--- START ---
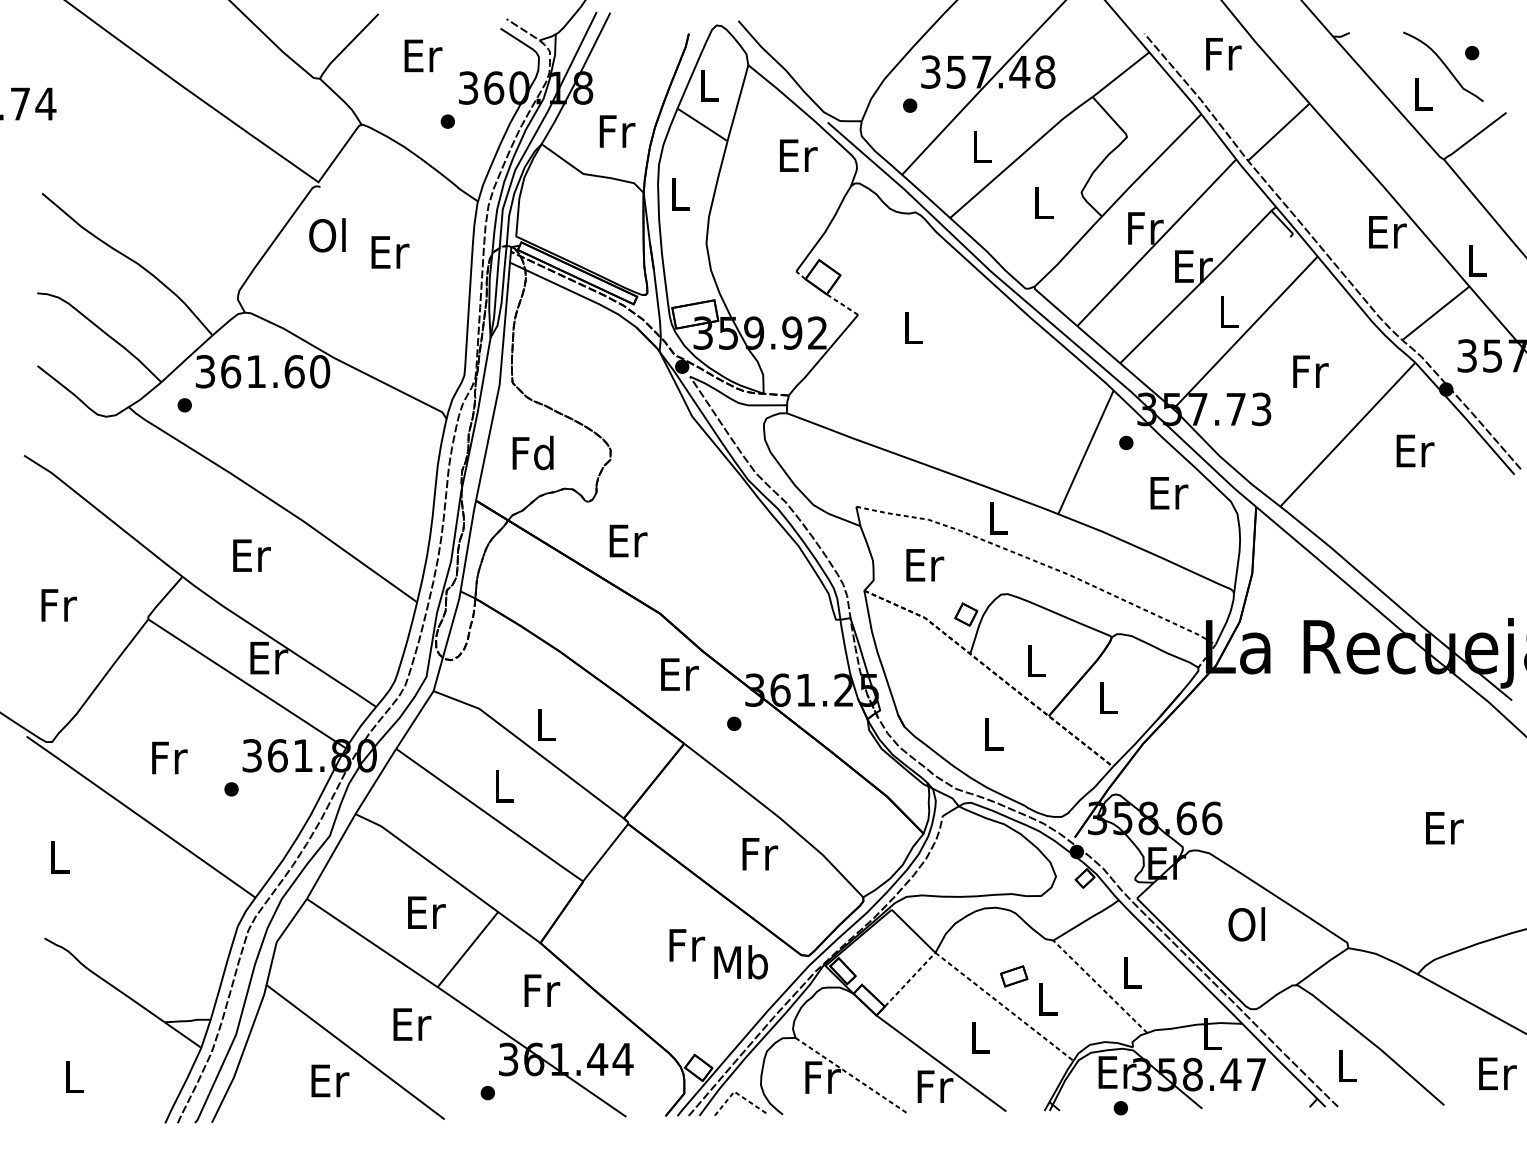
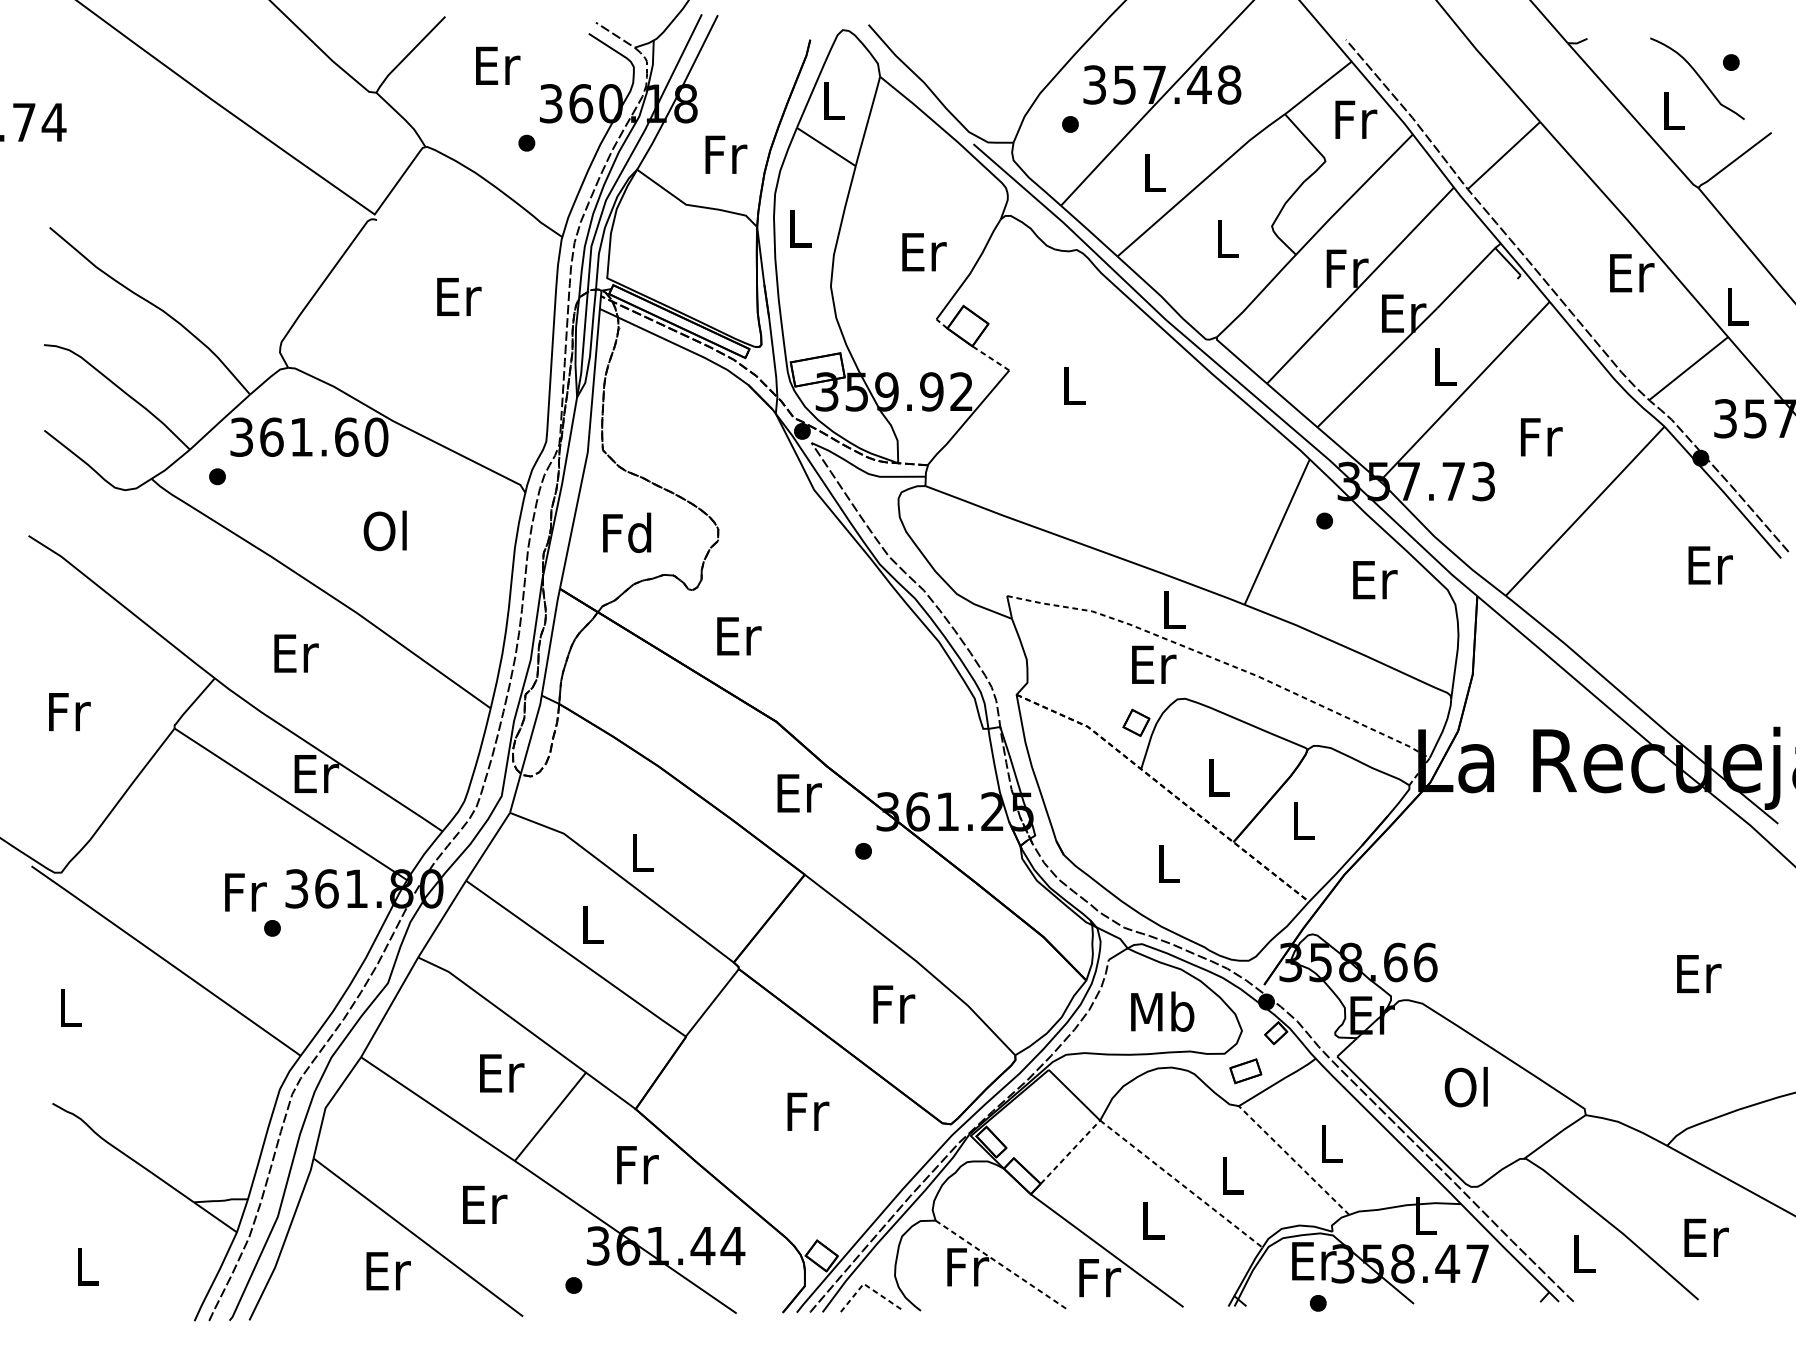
text: (1223, 53) -> (1356, 119), moved
text: (798, 155) -> (924, 252), moved
text: (326, 235) -> (384, 530), moved
text: (1415, 451) -> (1710, 565), moved
text: (925, 564) -> (1154, 664), moved
text: (169, 758) -> (245, 892), moved
text: (740, 962) -> (1162, 1011), moved
part: (1013, 976) -> (1245, 1071), moved
text: (1497, 1073) -> (1706, 1237), moved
--- END ---
▸ **WHAT THE EXERCISE ASKS**: Above are some records. Report the number of their lines that include "text", and add nothing else.

▸ **RESULT OF THIS TASK**: 8